**JOB ITEM A**: In the article on bitcoin transactions below, list the transaction details that the wallet broadcasts through the connected node.

**PASSAGE FOR REVIEW**:
#####

How does a bitcoin transaction occupy a space in a block?

Have you been exhausted searching for a complete but simple guide to understanding how a bitcoin transaction takes place? 😰 This is a series of articles that explain bitcoin from its history of evolution to the complete journey of a bitcoin transaction with its underlying mathematics. The series consists of six articles and now you are in the fourth article.4️⃣ To kick off from the very beginning, click here. Happy reading.👨‍💻👩‍💻

Bitcoin transaction journey

If you are coming from the previous article, then you may know what we have missed right?😇We were in the stage of initiating a transaction. However for that to happen successfully, somehow you need to digitally sign the transaction to prove that you have permission(you are authorized) to initiate the transaction. Once you signed, it’s not possible to modify it again and reverse it. It’s more like signing an agreement with your signature but digital signatures give you much more security. Here is Bob’s case, he doesn’t need to worry about signing because the wallet will do the rest on his behalf once he entered the amount with the recipient’s address.

Wallets use their own algorithms to create private keys. In the process of creating a Metamask account, you were asked to keep a set of word phrases secret. Metamask uses that word phrases for private key generation. A private key is just a 256-bit number. It should be computationally impossible to guess it. Therefore the private key generation algorithm should be smart enough to generate a number that is impossible to guess, which means it should have high randomness. Once the private key is ready, the public key is derived using Elliptic Curve Multiplication.

Key Generation — Image Source

Once you have the pair of keys in your hand, you can sign the message(the transaction) with your private key. The verification process is pretty simple. The participants (nodes) in the network use the signature, public key, and plain message. It gets verified only by the respective public key and, for every other public key, verification should be failed.

Signing and Verification

Until we get into the mathematical part of key generation, signing, and verification, this would be enough to deepen further into the transaction journey. 🥳

Once Bob specifies the amount, 1 BTC, with Alice’s address and confirms to proceed, the wallet with take care of broadcasting the transaction details (signature, message, public key) through the connected node. You can see where your node is connected through the settings under the RPC URL.

RPC URL for Etherium mainnet in Metamask

Note: Here, Metamask supports only EVM-based tokens and native cryptocurrencies, and not possible to exchange Bitcoin. Click here for bitcoin-specific wallet applications.

First, the connected node will validate it and notify its peers. Then each receiving node will do the same and notify its peers. Here the validation refers to the process of verifying the signature and the transaction using the available UTXO set. (We have discussed this before.🔙)

As depicted in the following figure, within a few seconds the transaction will be propagated across the network and nodes will add it to their own Mempool. Here, you encounter another new term. Mempool is a temporary location for the transactions to wait until they are selected for the mining block based on the transaction fee included.

#####

**Stored dataset items**:

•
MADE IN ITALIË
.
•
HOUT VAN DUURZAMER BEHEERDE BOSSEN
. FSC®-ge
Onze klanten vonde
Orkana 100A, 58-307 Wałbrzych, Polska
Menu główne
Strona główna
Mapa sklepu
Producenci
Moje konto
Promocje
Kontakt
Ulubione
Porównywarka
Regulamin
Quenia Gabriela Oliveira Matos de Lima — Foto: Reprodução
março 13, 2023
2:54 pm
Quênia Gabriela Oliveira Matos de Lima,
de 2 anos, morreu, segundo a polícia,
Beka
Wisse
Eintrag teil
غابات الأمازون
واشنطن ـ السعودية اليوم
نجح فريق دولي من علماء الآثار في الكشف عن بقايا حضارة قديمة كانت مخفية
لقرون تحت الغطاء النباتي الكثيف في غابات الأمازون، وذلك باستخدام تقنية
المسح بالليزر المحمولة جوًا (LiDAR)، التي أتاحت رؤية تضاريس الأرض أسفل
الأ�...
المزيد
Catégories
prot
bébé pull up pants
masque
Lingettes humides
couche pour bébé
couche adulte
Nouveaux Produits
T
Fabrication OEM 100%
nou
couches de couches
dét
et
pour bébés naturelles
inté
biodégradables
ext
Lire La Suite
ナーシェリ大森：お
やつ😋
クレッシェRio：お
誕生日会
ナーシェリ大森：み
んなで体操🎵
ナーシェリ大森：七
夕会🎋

#####

**JOB ITEM B**: Turn the entries above into a Markdown table with the columns Nr and Line, starting with their first line and going on through the line with "Quênia Gabriela Oliveira". Leave out blank lines.

**RESULT A**:
- Signature
- Message
- Public key

**RESULT B**:
| Nr | Line |
|---|---|
| 1 | • |
| 2 | MADE IN ITALIË |
| 3 | . |
| 4 | • |
| 5 | HOUT VAN DUURZAMER BEHEERDE BOSSEN |
| 6 | . FSC®-ge |
| 7 | Onze klanten vonde |
| 8 | Orkana 100A, 58-307 Wałbrzych, Polska |
| 9 | Menu główne |
| 10 | Strona główna |
| 11 | Mapa sklepu |
| 12 | Producenci |
| 13 | Moje konto |
| 14 | Promocje |
| 15 | Kontakt |
| 16 | Ulubione |
| 17 | Porównywarka |
| 18 | Regulamin |
| 19 | Quenia Gabriela Oliveira Matos de Lima — Foto: Reprodução |
| 20 | março 13, 2023 |
| 21 | 2:54 pm |
| 22 | Quênia Gabriela Oliveira Matos de Lima, |